Thursday 11 June 2015

RIP Sir Christopher Lee, total legend

Sir Christopher Lee has passed away at the age of 93.




The British actor is known to genre fans for almost too many roles to count, including Dracula in half a dozen Hammer Horror movies of the 1960s and 1970s; the villainous Lord Summerisle in the classic The Wicker Man; Bond villain Scaramanga in The Man with the Golden Gun; Comte de Rochefort in The Three Musketeers, Four Musketeers and Return of the Musketeers; Captain Wolfgang von Kleinschmidt in Steven Spielberg's 1941; Dr. Catheter in Gremlins 2: The New Batch; and Mr. Flay in the BBC mini-series Gormenghast. Lee's own favourite role was as Muhammad Ali Jinnah, the founder of Pakistan, a role he played in the 1998 film Jinnah.

However, he is best-known to modern movie-goers for his role as Count Dooku in two Star Wars movies (Attack of the Clones and Revenge of the Sith) and as the wizard Saruman in Peter Jackson's Lord of the Rings trilogy. He later reprised the role in the Hobbit movies. For the latter films, Lee felt unable to make the long trip to New Zealand so filmed his sequences separately on a soundstage in London and was green-screened alongside his co-stars. Lee was the only person involved in the films to have met J.R.R. Tolkien, as he had spent time in Oxford in the 1950s. Lee had also met C.S. Lewis and Gormenghast author Mervyn Peake.
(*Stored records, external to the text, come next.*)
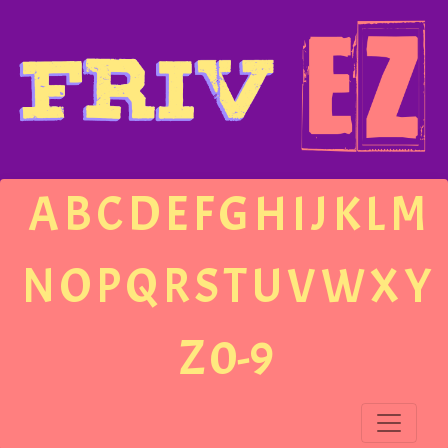
A
B
C
D
E
F
G
H
I
J
K
L
M
N
O
P
Q
R
S
T
U
V
W
X
Y
Z
0-9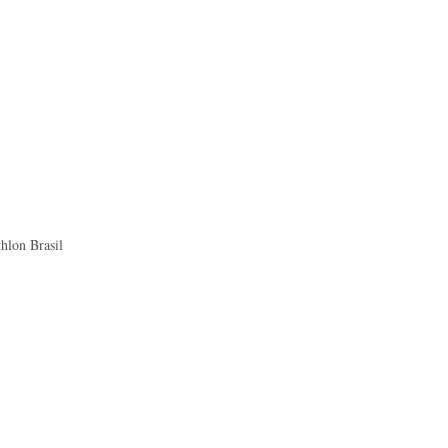
thlon Brasil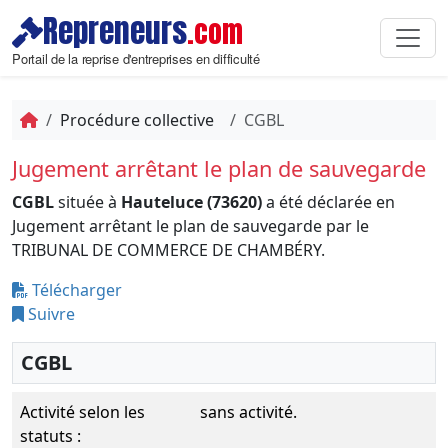
Repreneurs
.com
Portail de la reprise d'entreprises en difficulté
Procédure collective
CGBL
Jugement arrêtant le plan de sauvegarde
CGBL
située à
Hauteluce (73620)
a été déclarée en
Jugement arrêtant le plan de sauvegarde par le
TRIBUNAL DE COMMERCE DE CHAMBÉRY.
Télécharger
Suivre
CGBL
Activité selon les
sans activité.
statuts :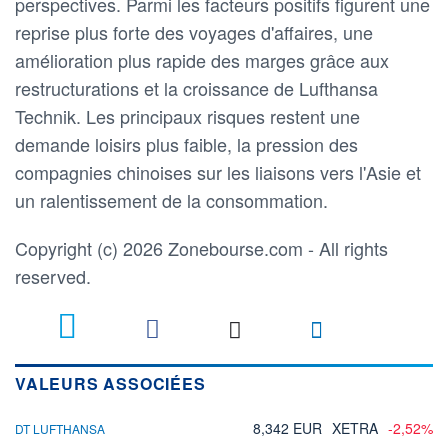
perspectives. Parmi les facteurs positifs figurent une
reprise plus forte des voyages d'affaires, une
amélioration plus rapide des marges grâce aux
restructurations et la croissance de Lufthansa
Technik. Les principaux risques restent une
demande loisirs plus faible, la pression des
compagnies chinoises sur les liaisons vers l'Asie et
un ralentissement de la consommation.
Copyright (c) 2026 Zonebourse.com - All rights
reserved.
VALEURS ASSOCIÉES
8,342 EUR
XETRA
-2,52%
DT LUFTHANSA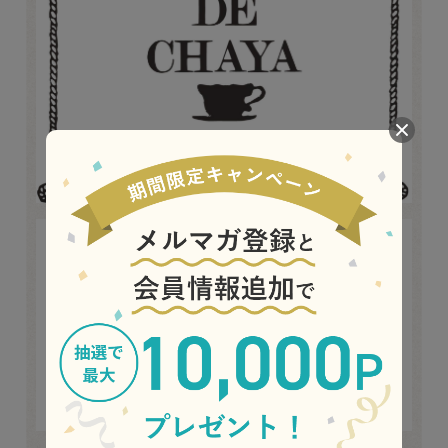
パティスリー ラ・マーレ・ド・チャヤは、海辺に鈴懸と共に立
つ小さなフランス洋菓子店。
1972年の創業同時、世の中の洋菓子は甘さが強い物が多い中、素
材の本来の風味を大切に引き出した甘さを抑え、リキュールで味
に深みを出したケーキなどの生菓子、焼菓子を作り続けていま
す。
「田園の暮らしを」テーマにした心の落ち着くインテリアの中で
楽しめる創業当時の変わらぬ味は、スウィーツブームの現在に至
ってもご好評をいただいております。
（パティスリー ラ・マーレ・ド・チャヤ）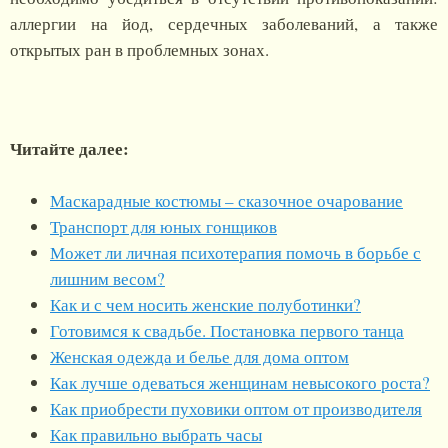
аллергии на йод, сердечных заболеваний, а также
открытых ран в проблемных зонах.
Читайте далее:
Маскарадные костюмы – сказочное очарование
Транспорт для юных гонщиков
Может ли личная психотерапия помочь в борьбе с
лишним весом?
Как и с чем носить женские полуботинки?
Готовимся к свадьбе. Постановка первого танца
Женская одежда и белье для дома оптом
Как лучше одеваться женщинам невысокого роста?
Как приобрести пуховики оптом от производителя
Как правильно выбрать часы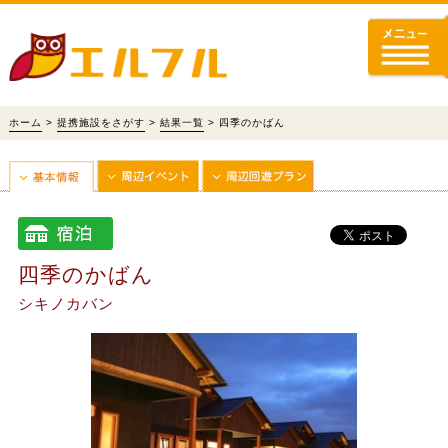
ホーム
>
提携施設をさがす
>
結果一覧
> 四季のかばん
四季のかばん
シキノカバン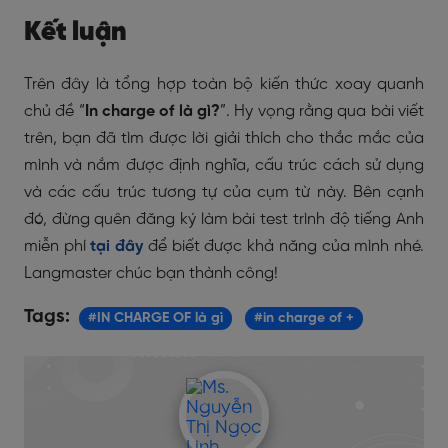
Kết luận
Trên đây là tổng hợp toàn bộ kiến thức xoay quanh
chủ đề “
In charge of là gì?
”. Hy vọng rằng qua bài viết
trên, bạn đã tìm được lời giải thích cho thắc mắc của
mình và nắm được định nghĩa, cấu trúc cách sử dụng
và các cấu trúc tương tự của cụm từ này. Bên cạnh
đó, đừng quên đăng ký làm bài test trình độ tiếng Anh
miễn phí
tại đây
để biết được khả năng của mình nhé.
Langmaster chúc bạn thành công!
Tags:
#IN CHARGE OF là gì
#in charge of +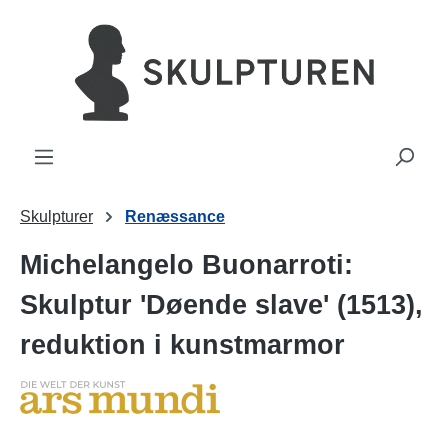
vedindhold
Skulpturer
Renæssance
Michelangelo Buonarroti:
Skulptur 'Døende slave' (1513),
reduktion i kunstmarmor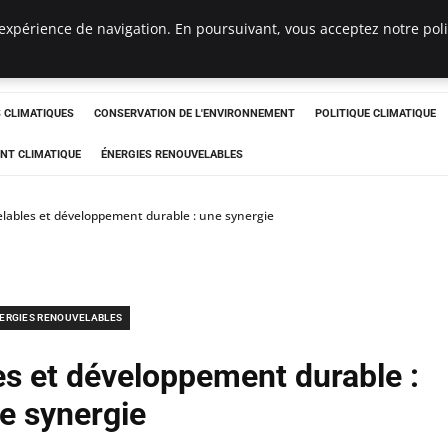
expérience de navigation. En poursuivant, vous acceptez notre polit
ts
CLIMATIQUES
CONSERVATION DE L'ENVIRONNEMENT
POLITIQUE CLIMATIQUE
NT CLIMATIQUE
ÉNERGIES RENOUVELABLES
lables et développement durable : une synergie
ERGIES RENOUVELABLES
es et développement durable :
e synergie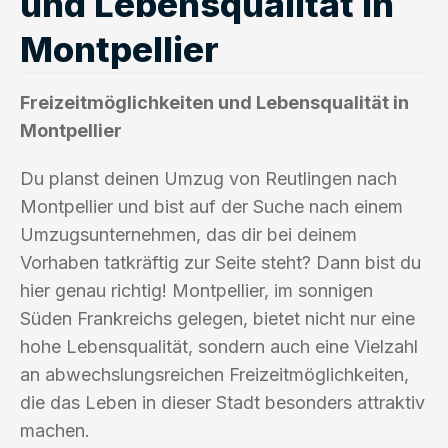
und Lebensqualität in
Montpellier
Freizeitmöglichkeiten und Lebensqualität in
Montpellier
Du planst deinen Umzug von Reutlingen nach
Montpellier und bist auf der Suche nach einem
Umzugsunternehmen, das dir bei deinem
Vorhaben tatkräftig zur Seite steht? Dann bist du
hier genau richtig! Montpellier, im sonnigen
Süden Frankreichs gelegen, bietet nicht nur eine
hohe Lebensqualität, sondern auch eine Vielzahl
an abwechslungsreichen Freizeitmöglichkeiten,
die das Leben in dieser Stadt besonders attraktiv
machen.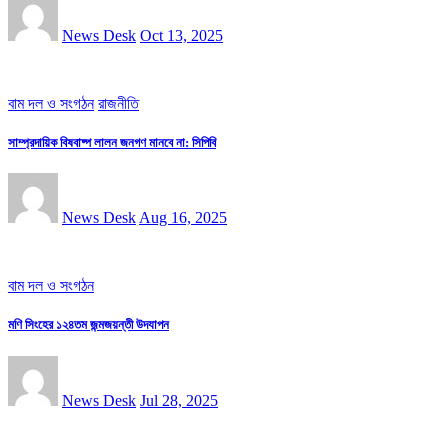
News Desk
Oct 13, 2025
বাম দল ও সংগঠন
রাজনীতি
সাম্প্রদায়িক বিষবাষ্প লালন জনগণ মানবে না: সিপিবি
News Desk
Aug 16, 2025
বাম দল ও সংগঠন
মণি সিংহের ১২৪তম জন্মজয়ন্তী উদযাপন
News Desk
Jul 28, 2025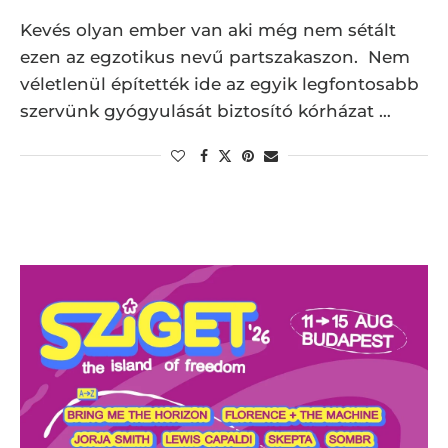
Kevés olyan ember van aki még nem sétált
ezen az egzotikus nevű partszakaszon. Nem
véletlenül építették ide az egyik legfontosabb
szervünk gyógyulását biztosító kórházat …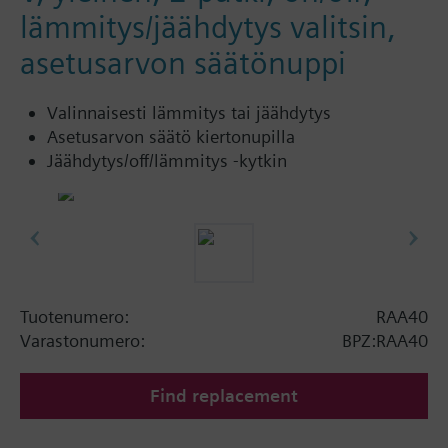
lämmitys/jäähdytys valitsin,
asetusarvon säätönuppi
Valinnaisesti lämmitys tai jäähdytys
Asetusarvon säätö kiertonupilla
Jäähdytys/off/lämmitys -kytkin
Tuotenumero:
RAA40
Varastonumero:
BPZ:RAA40
Find replacement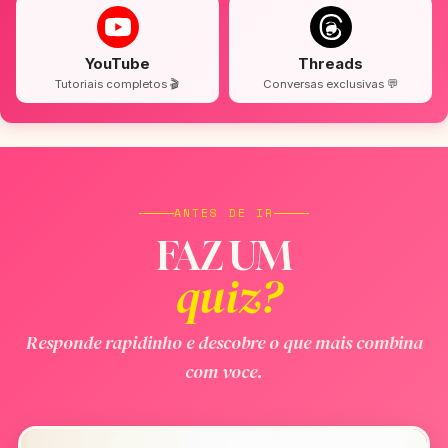
YouTube
Threads
Tutoriais completos 🎬
Conversas exclusivas 💬
ANTES DE IR
FAZ UM
quiz?
Responde rapidinho e descobre o que mais combina
com voce.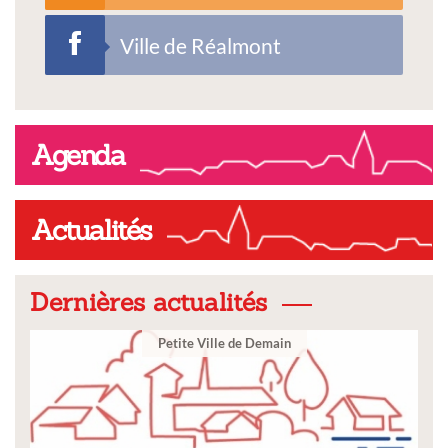
Ville de Réalmont
Agenda
Actualités
Dernières actualités
 Demain
Ville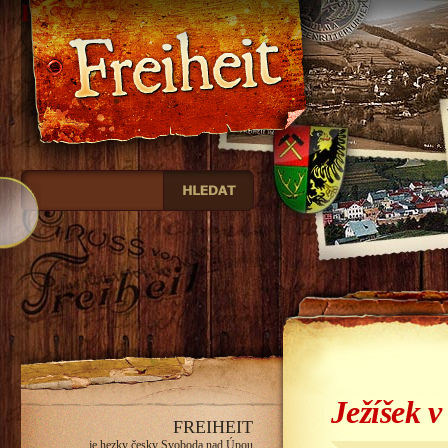
Freiheit
Ježíšek v
FREIHEIT
je hezky česky Svoboda nad Úpou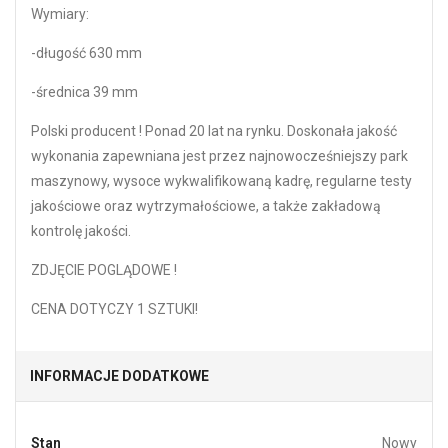
Wymiary:
-długość 630 mm
-średnica 39 mm
Polski producent ! Ponad 20 lat na rynku. Doskonała jakość
wykonania zapewniana jest przez najnowocześniejszy park
maszynowy, wysoce wykwalifikowaną kadrę, regularne testy
jakościowe oraz wytrzymałościowe, a także zakładową
kontrolę jakości.
ZDJĘCIE POGLĄDOWE !
CENA DOTYCZY 1 SZTUKI!
INFORMACJE DODATKOWE
Stan
Nowy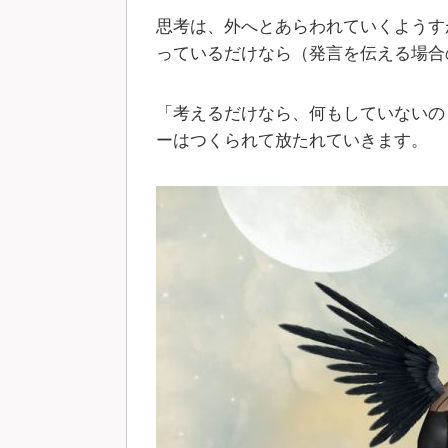
思考は、外へとあらわれていくようす
っているだけなら（発言を伝える場合
「考えるだけなら、何もしていないの
ーはつくられて放たれていきます。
Lee's early life was as action-packed as anything in his movies. He was born in London in 1923 and raised both in London and Switzerland. He was the step-cousin of James Bond creator Ian Fleming. During the opening stages of WWII Lee was a number of British men who, unhappy with the lack of action in Europe, chose to fight alongside the Finns in the Winter War with Russia. However, he soon returned to the UK and joined the RAF, being deployed at home, in South Africa and in Egypt. He fought alongside Gurkhas at Monte Cassino and climbed Mt. Vesuvius shortly before it erupted. Lee is credited with helping defuse a near-mutiny among disaffected British soldiers and airmen during the Italian campaign. He also took part in the capture and interrogation of Nazi war criminals. Alongside his other duties, Lee also took part in operations for the Special Operations Executive, the forerunner of the elite SAS. He declined to speak of these operations, but later confirmed (during the filming of Lord of the Rings) that he was familiar with the sound someone makes when killed by stealth.

After the war Lee became an actor but found it tough going: he didn't get his first speaking role until 1947 and spent a decade playing heavies, muscle or background characters. In 1957 he made his breakthrough as Frankenstein's monster in Hammer's The Curse of Frankenstein, alongside Peter Cushing. Lee and Cushing became fast friends, remaining so until the latter's death in 1994. They made twenty films together. The following year Lee appeared as the titular character in Dracula, a role with many sequels. Lee enjoyed the attention and fame the films brought, but was unhappy with the quality of the sequels. He felt that the character was too often shoehorned into the scripts for no real reason and rarely had a substantial role. After almost twenty years Lee ended his association with Hammer with 1976's To the Devil a Daughter.

Seeking to avoid the typecasting that had afflicted fellow Hammer actors Cushing and Vincent Price, Lee moved to the United States. He sent up his horror movie roles with an appearance on Saturday Night Live, showing a hitherto rarely-hinted dry sense of self-deprecating humour. Impressed, Steven Spielberg recruited him as the villain in his comedy movie 1941. Lee enjoyed a career boost from his time in America, especially when a new generation of directors who had been impressed by his Hammer appearances as children (such as Peter Jackson and Tim Burton) broke through.

In later years Lee continued working, shrugging off suggestions that he should retire. When he became too old for physically demanding roles, he switched to cameo appearances and a lot of voiceover work. His deep voice, undaunted by age, also saw him reprise his role as a narrator and singer. To the bewilderment of many, he released two heavy metal-influenced albums about the life of Charlemagne, for which he was honoured at the Metal Hammer Golden Gods Awards.

Sir Christopher Lee passed away on Sunday, 7 June 2015 from respiratory problems. He had a full, well-lived life and leaves behind a truly amazing body of work.